Exercise text:
Khlong Phasi Charoen (คลองภาษีเจริญ, /th/) is a canal west of the Chao Phraya River in the Thonburi area of the Bangkok conurbation. The canal links the Tha Chin River to Khlong Bangkok Yai. It starts at Khlong Bangkok Yai near Wat Paknam Bhasicharoen, Bangkok and ends south of Wat Ang Thong, Tambon Don Kai Di, Krathum Baen District, Samut Sakhon Province. It is approximately 24 km long.

The canal project was initiated by Phra Phasi Sombat Boriboon (พระภาษีสมบัติบริบูรณ์), who later became Phraya Phison Sombat Boriboon (พระยาพิสณฑ์สมบัติบริบูรณ์). Originally Phasi Charoen proposed to fund the project in exchange for the right to collect tolls. It was approved by King Mongkut (Rama IV). Its 112,000 baht cost was financed via tax deductions from the amount Phra Phasi Sombat Boriboon collected, thus making the canal toll-free. Construction began in 1866 and was completed in 1872. Water flows were controlled by two advanced mechanical water gates, designed by a Dutch architect to use in transporting sugar.

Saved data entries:
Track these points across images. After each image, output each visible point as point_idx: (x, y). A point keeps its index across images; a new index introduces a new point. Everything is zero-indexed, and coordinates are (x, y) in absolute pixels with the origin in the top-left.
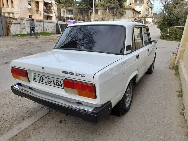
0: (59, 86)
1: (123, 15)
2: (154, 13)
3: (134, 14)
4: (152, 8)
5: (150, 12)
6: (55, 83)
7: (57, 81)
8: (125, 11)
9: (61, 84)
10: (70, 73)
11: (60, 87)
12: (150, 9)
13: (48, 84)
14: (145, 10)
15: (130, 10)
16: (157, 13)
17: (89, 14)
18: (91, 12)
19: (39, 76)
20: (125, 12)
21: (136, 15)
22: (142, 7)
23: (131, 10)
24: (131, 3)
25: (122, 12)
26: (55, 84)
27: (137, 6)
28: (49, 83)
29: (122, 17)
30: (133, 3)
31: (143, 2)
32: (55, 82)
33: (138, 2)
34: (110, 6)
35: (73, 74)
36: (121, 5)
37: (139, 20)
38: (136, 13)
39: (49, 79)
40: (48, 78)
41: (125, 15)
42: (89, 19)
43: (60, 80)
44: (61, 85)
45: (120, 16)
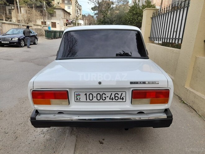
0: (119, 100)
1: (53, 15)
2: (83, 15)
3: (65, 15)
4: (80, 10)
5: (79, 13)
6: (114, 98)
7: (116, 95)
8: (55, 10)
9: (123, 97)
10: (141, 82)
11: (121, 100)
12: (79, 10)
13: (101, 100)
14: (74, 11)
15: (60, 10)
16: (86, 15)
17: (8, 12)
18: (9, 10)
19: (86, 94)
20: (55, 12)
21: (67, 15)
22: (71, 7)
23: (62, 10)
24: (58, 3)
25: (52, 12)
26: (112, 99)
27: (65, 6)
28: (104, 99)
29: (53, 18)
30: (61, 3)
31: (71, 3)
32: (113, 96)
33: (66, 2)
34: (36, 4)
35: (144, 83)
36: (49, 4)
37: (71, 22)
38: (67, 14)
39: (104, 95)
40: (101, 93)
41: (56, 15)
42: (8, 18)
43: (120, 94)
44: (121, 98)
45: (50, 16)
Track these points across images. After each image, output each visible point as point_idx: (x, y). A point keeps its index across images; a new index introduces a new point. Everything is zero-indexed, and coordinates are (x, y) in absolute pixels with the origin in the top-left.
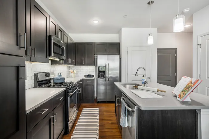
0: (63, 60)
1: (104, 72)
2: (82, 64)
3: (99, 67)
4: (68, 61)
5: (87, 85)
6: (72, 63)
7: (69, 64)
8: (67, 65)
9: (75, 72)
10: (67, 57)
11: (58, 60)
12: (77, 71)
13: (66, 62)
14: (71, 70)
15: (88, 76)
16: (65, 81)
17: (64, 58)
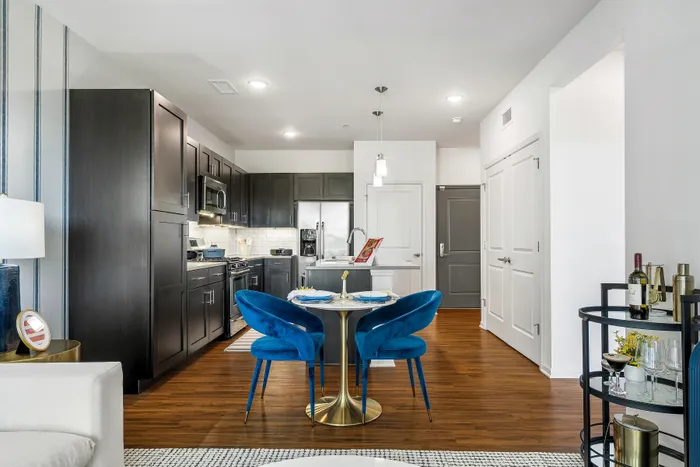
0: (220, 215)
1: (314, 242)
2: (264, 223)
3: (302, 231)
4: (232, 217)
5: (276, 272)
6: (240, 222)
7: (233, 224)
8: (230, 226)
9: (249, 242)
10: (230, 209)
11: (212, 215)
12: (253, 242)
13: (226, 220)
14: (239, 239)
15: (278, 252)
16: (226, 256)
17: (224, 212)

Activity list:
**1.** Using the Khlong Phasi Charoen text, explain in one to three sentences why the canal was toll-free.
**2.** Please extend the Khlong Phasi Charoen text, starting after its final sentence.
The rows have nothing to do with the Khlong Phasi Charoen text.

Written answers:
**1.** The canal was toll-free because its 112,000 baht cost was financed through tax deductions from the amount Phra Phasi Sombat Boriboon collected.

**2.**
The expansion of Khlong Phasi Charoen to reach the Tha Chin River, which is the route to the Gulf of Thailand, is due to the French blockade of Gulf of Thai estuary in 1893 (Paknam incident). King Chulalongkorn (Rama V) concerned about no passage to the sea during the blockade. He decided that the canal should be built to provide another area passage.

Khlong Phasi Charoen was the location used for filming the boat chase scene in The Man with the Golden Gun in 1974.